Looking at the EIS scheme from an investor’s standpoint

If you’re an investor looking for opportunities to invest in UK businesses, there is a government-backed scheme known as the Enterprise Investment Schemes (EIS) that offers some attractive tax relief opportunities.

In this article, we will explain what the EIS scheme is, how EIS tax relief is putting more cash back in the pockets of investors, and how it’s helping startups and small businesses in the UK get the funding needed to grow.

What is the EIS?

The EIS was introduced in 1993 and is a form of tax relief designed to help startups and small businesses raise investment funds by offering tax relief to investors.

There are some obvious benefits to investors, but it’s designed to be a win-win for both investors and businesses.

Most small businesses and startups fail within the first year due to lack of funding as their options are limited.

The best form of funding is from private investors, but from the investor’s side, the risk is always the downside.

When a company is eligible for EIS, the tax relief benefits offset some of that risk, and since its inception it’s estimated that investors have invested more than £20 billion via the scheme.

What are the tax reliefs?

An overview of the tax reliefs and benefits offered to investors investing in EIS eligible companies are

  • Up to 30% income tax relief – this is applied against either this year’s tax bill or last year’
  • The ability to defer capital gains made elsewhere.
  • No Capital Gains Tax liability if your investment does well, this essentially means tax-free growth.
  • The ability to offset losses if an EIS investment does not work out, reducing the risk associated with investing in startups and new businesses.
  • Provided you hold your EIS investment for at least two years and you still hold it on your death inheritance tax is free.

As you can see, there are some significant tax advantages when investing in an EIS company.

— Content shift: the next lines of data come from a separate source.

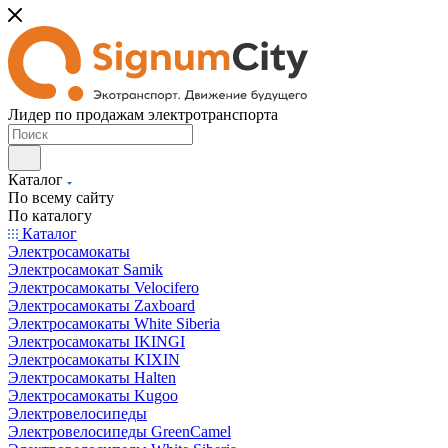
Лидер по продажам электротранспорта
Каталог
По всему сайту
По каталогу
Каталог
Электросамокаты
Электросамокат Samik
Электросамокаты Velocifero
Электросамокаты Zaxboard
Электросамокаты White Siberia
Электросамокаты IKINGI
Электросамокаты KIXIN
Электросамокаты Halten
Электросамокаты Kugoo
Электровелосипеды
Электровелосипеды GreenCamel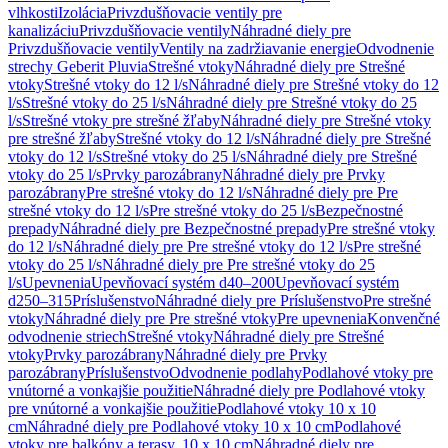
vlhkosti
Izolácia
Privzdušňovacie ventily pre
kanalizáciu
Privzdušňovacie ventily
Náhradné diely pre
Privzdušňovacie ventily
Ventily na zadržiavanie energie
Odvodnenie
strechy Geberit Pluvia
Strešné vtoky
Náhradné diely pre Strešné
vtoky
Strešné vtoky do 12 l/s
Náhradné diely pre Strešné vtoky do 12
l/s
Strešné vtoky do 25 l/s
Náhradné diely pre Strešné vtoky do 25
l/s
Strešné vtoky pre strešné žľaby
Náhradné diely pre Strešné vtoky
pre strešné žľaby
Strešné vtoky do 12 l/s
Náhradné diely pre Strešné
vtoky do 12 l/s
Strešné vtoky do 25 l/s
Náhradné diely pre Strešné
vtoky do 25 l/s
Prvky parozábrany
Náhradné diely pre Prvky
parozábrany
Pre strešné vtoky do 12 l/s
Náhradné diely pre Pre
strešné vtoky do 12 l/s
Pre strešné vtoky do 25 l/s
Bezpečnostné
prepady
Náhradné diely pre Bezpečnostné prepady
Pre strešné vtoky
do 12 l/s
Náhradné diely pre Pre strešné vtoky do 12 l/s
Pre strešné
vtoky do 25 l/s
Náhradné diely pre Pre strešné vtoky do 25
l/s
Upevnenia
Upevňovací systém d40–200
Upevňovací systém
d250–315
Príslušenstvo
Náhradné diely pre Príslušenstvo
Pre strešné
vtoky
Náhradné diely pre Pre strešné vtoky
Pre upevnenia
Konvenčné
odvodnenie striech
Strešné vtoky
Náhradné diely pre Strešné
vtoky
Prvky parozábrany
Náhradné diely pre Prvky
parozábrany
Príslušenstvo
Odvodnenie podlahy
Podlahové vtoky pre
vnútorné a vonkajšie použitie
Náhradné diely pre Podlahové vtoky
pre vnútorné a vonkajšie použitie
Podlahové vtoky 10 x 10
cm
Náhradné diely pre Podlahové vtoky 10 x 10 cm
Podlahové
vtoky pre balkóny a terasy, 10 x 10 cm
Náhradné diely pre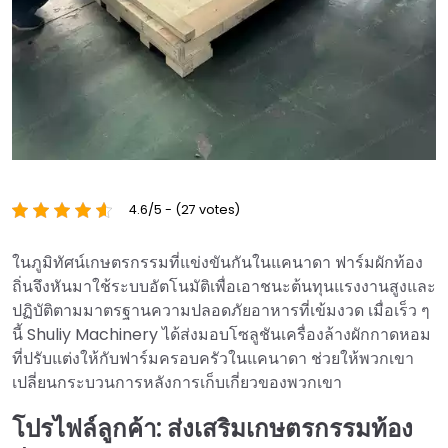
4.6/5 - (27 votes)
ในภูมิทัศน์เกษตรกรรมที่แข่งขันกันในแคนาดา ฟาร์มผักท้อง
ถิ่นจึงหันมาใช้ระบบอัตโนมัติเพื่อเอาชนะต้นทุนแรงงานสูงและ
ปฏิบัติตามมาตรฐานความปลอดภัยอาหารที่เข้มงวด เมื่อเร็ว ๆ
นี้ Shuliy Machinery ได้ส่งมอบโซลูชันเครื่องล้างผักกาดหอม
ที่ปรับแต่งให้กับฟาร์มครอบครัวในแคนาดา ช่วยให้พวกเขา
เปลี่ยนกระบวนการหลังการเก็บเกี่ยวของพวกเขา
โปรไฟล์ลูกค้า: ส่งเสริมเกษตรกรรมท้อง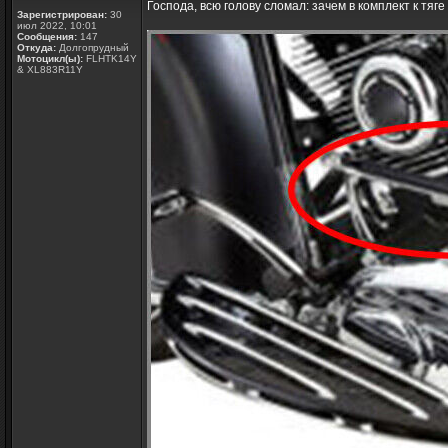
Господа, всю голову сломал: зачем в комплект к тяг
Зарегистрирован:
30
июл 2022, 10:01
Сообщения:
147
Откуда:
Долгопрудный
Мотоцикл(ы):
FLHTK14Y
& XL883R11Y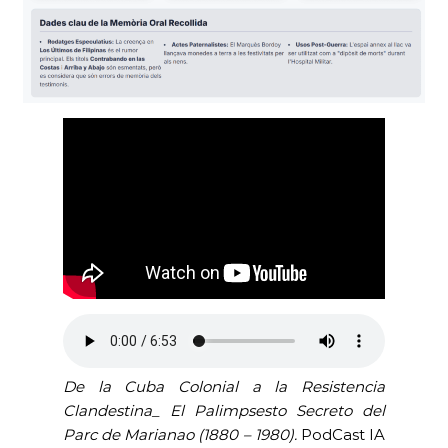
De la Cuba Colonial a la Resistencia
Clandestina_ El Palimpsesto Secreto del
Parc de Marianao
(1880 – 1980).
PodCast IA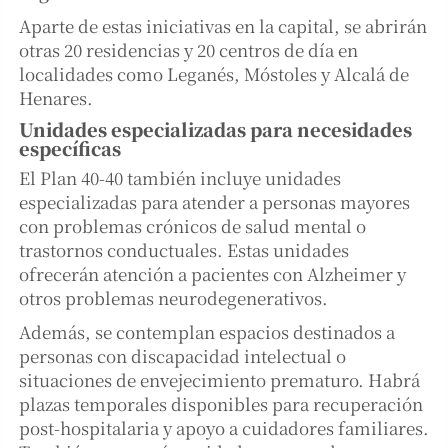
Aparte de estas iniciativas en la capital, se abrirán
otras 20 residencias y 20 centros de día en
localidades como Leganés, Móstoles y Alcalá de
Henares.
Unidades especializadas para necesidades
específicas
El Plan 40-40 también incluye unidades
especializadas para atender a personas mayores
con problemas crónicos de salud mental o
trastornos conductuales. Estas unidades
ofrecerán atención a pacientes con Alzheimer y
otros problemas neurodegenerativos.
Además, se contemplan espacios destinados a
personas con discapacidad intelectual o
situaciones de envejecimiento prematuro. Habrá
plazas temporales disponibles para recuperación
post-hospitalaria y apoyo a cuidadores familiares.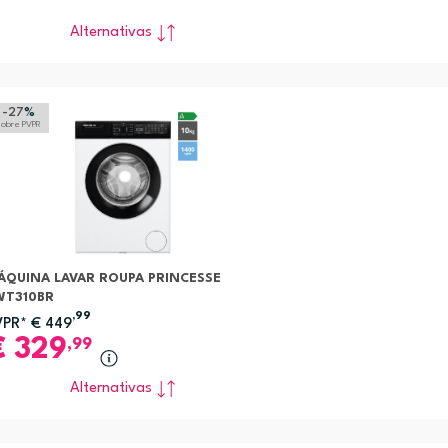
Alternativas
-27
%
sobre PVPR
ÁQUINA LAVAR ROUPA PRINCESSE
WT310BR
,99
VPR*
€
449
€
329
,99
Alternativas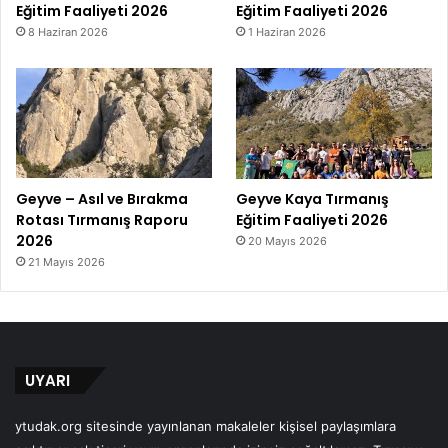
Eğitim Faaliyeti 2026
Eğitim Faaliyeti 2026
8 Haziran 2026
1 Haziran 2026
Geyve – Asıl ve Bırakma
Geyve Kaya Tırmanış
Rotası Tırmanış Raporu
Eğitim Faaliyeti 2026
2026
20 Mayıs 2026
21 Mayıs 2026
UYARI
ytudak.org sitesinde yayınlanan makaleler kişisel paylaşımlara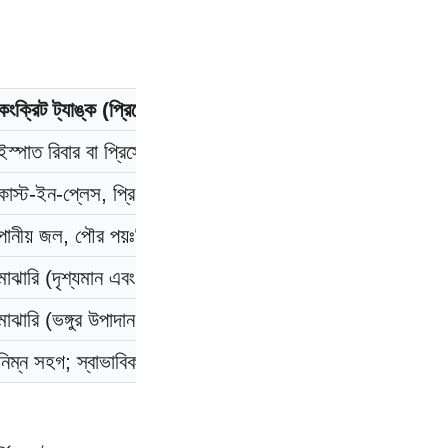
কংক্রিট ট্যাঙ্ক (প্রিস্ট্রেসড/রিইনফোর্সড)
ইস্পাত রিবার বা প্রিস্ট্রেসিং তার সহ কংক্রিট
কাস্ট-ইন-প্লেস, প্রি-কাস্ট বা শটক্রিট অ্যাপ্লিকেশন
পানীয় জল, পৌর পয়ঃনিষ্কাশন এবং লবণাক্ততা দূরীকরণ
মাঝারি (দৃশ্যমান এবং হাইড্রোস্ট্যাটিক পরীক্ষা)
মাঝারি (ভঙ্গুর উপাদান; বিশেষ নকশার প্রয়োজন)
নিম্ন সহগ; স্বাভাবিকভাবে অন্তরক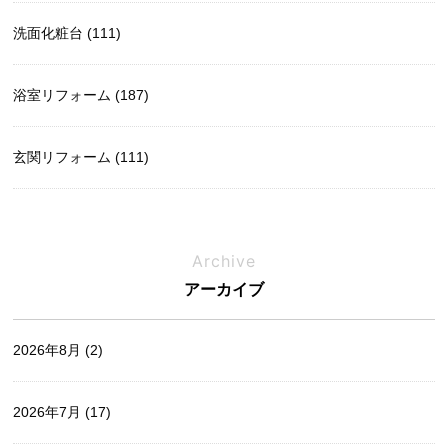
洗面化粧台 (111)
浴室リフォーム (187)
玄関リフォーム (111)
Archive
アーカイブ
2026年8月
(2)
2026年7月
(17)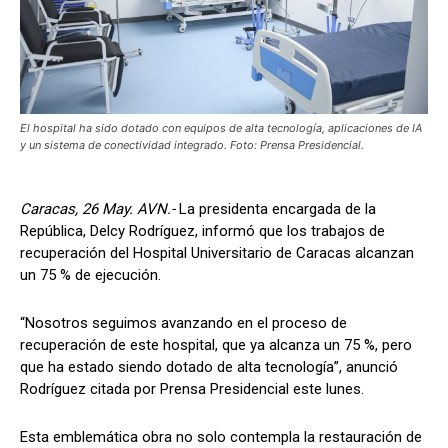
El hospital ha sido dotado con equipos de alta tecnología, aplicaciones de IA
y un sistema de conectividad integrado. Foto: Prensa Presidencial.
Caracas, 26 May. AVN.-
La presidenta encargada de la
República, Delcy Rodríguez, informó que los trabajos de
recuperación del Hospital Universitario de Caracas alcanzan
un 75 % de ejecución.
“Nosotros seguimos avanzando en el proceso de
recuperación de este hospital, que ya alcanza un 75 %, pero
que ha estado siendo dotado de alta tecnología”, anunció
Rodríguez citada por Prensa Presidencial este lunes.
Esta emblemática obra no solo contempla la restauración de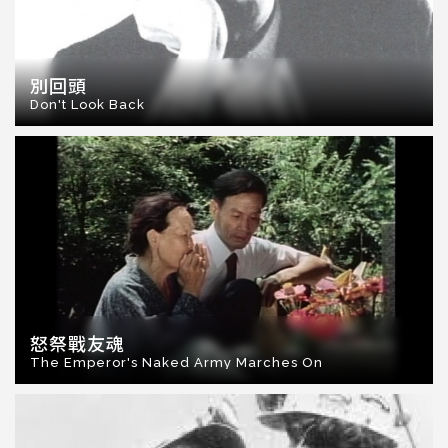
別回頭
Don't Look Back
怒祭戰友魂
The Emperor's Naked Army Marches On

The decision should still be based on the strength of the investment, however, and most investors use EIS to diversify their investment portfolio.

Risks associated with EIS investments

Even with the generous tax reliefs, it’s still possible to lose money when investing in an EIS eligible business.

The scheme is designed to help new and emerging businesses. These are the businesses that statistically speaking, are most likely to fail.

Investing is a risky business, you still need to do your due diligence and invest smartly. But when your investment money helps a company grow, you’re going to see much greater returns.

Something to keep in mind is that the initial 30% tax relief means the value of your investment has to decrease by 30% before you’re out of pocket.

That’s a good baseline to get started with, and you can also write off any losses against capital gains tax and other income.

Who is EIS investing best for?

A typical EIS investor is a high-net-worth individual with a passion or an interest in investing in emerging and early-stage businesses.

They will often work with businesses in industries they know well so they can share their expertise, and usually have experience investing in businesses in general.

It’s also an attractive proposition for investors with high tax bills as they’re able to leverage some of that tax against their investments.